Plain-text document sources:
- - - - - - -

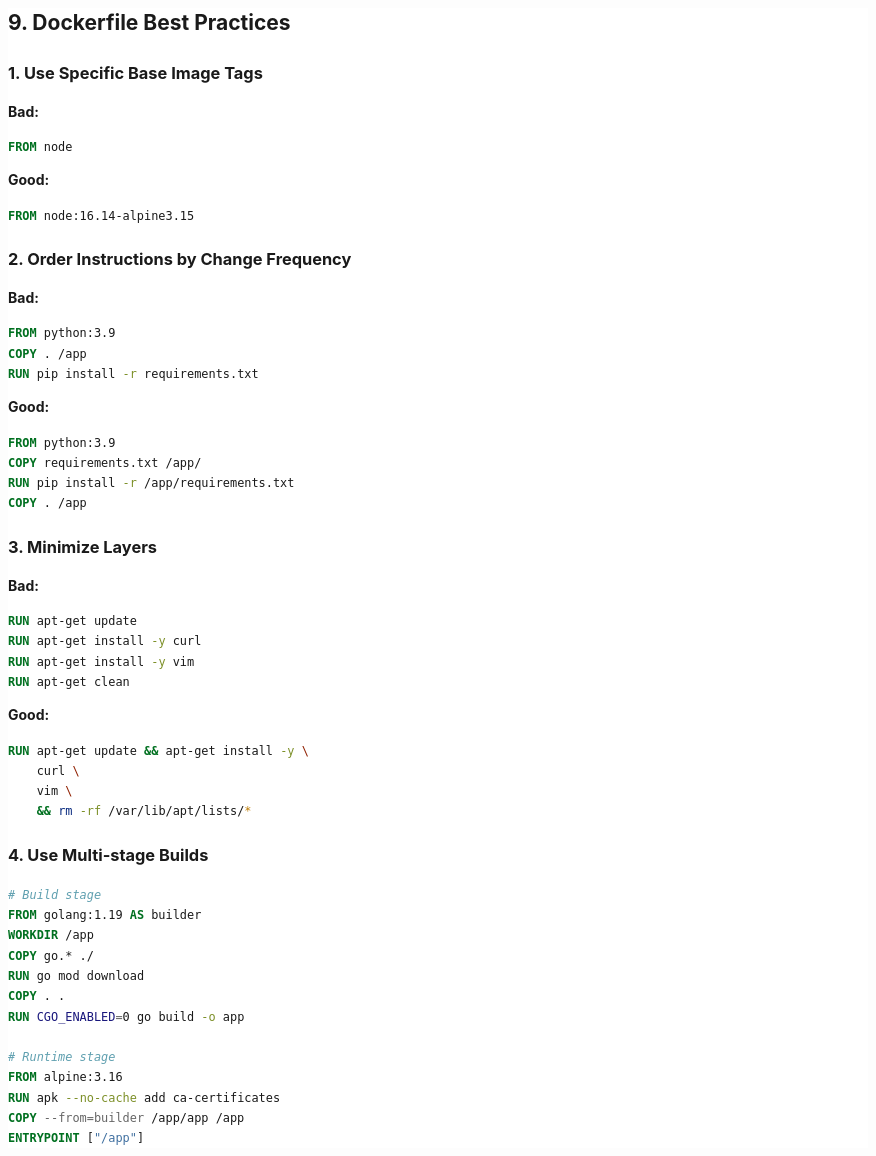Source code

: 
## 9. Dockerfile Best Practices

### 1. Use Specific Base Image Tags

**Bad:**
```dockerfile
FROM node
```

**Good:**
```dockerfile
FROM node:16.14-alpine3.15
```

### 2. Order Instructions by Change Frequency

**Bad:**
```dockerfile
FROM python:3.9
COPY . /app
RUN pip install -r requirements.txt
```

**Good:**
```dockerfile
FROM python:3.9
COPY requirements.txt /app/
RUN pip install -r /app/requirements.txt
COPY . /app
```

### 3. Minimize Layers

**Bad:**
```dockerfile
RUN apt-get update
RUN apt-get install -y curl
RUN apt-get install -y vim
RUN apt-get clean
```

**Good:**
```dockerfile
RUN apt-get update && apt-get install -y \
    curl \
    vim \
    && rm -rf /var/lib/apt/lists/*
```

### 4. Use Multi-stage Builds

```dockerfile
# Build stage
FROM golang:1.19 AS builder
WORKDIR /app
COPY go.* ./
RUN go mod download
COPY . .
RUN CGO_ENABLED=0 go build -o app

# Runtime stage
FROM alpine:3.16
RUN apk --no-cache add ca-certificates
COPY --from=builder /app/app /app
ENTRYPOINT ["/app"]
```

- - - - - - -

Exercise description: Once you have found every line above holding the word "stage", copy those lines.

Exercise solution:
### 4. Use Multi-stage Builds
# Build stage
# Runtime stage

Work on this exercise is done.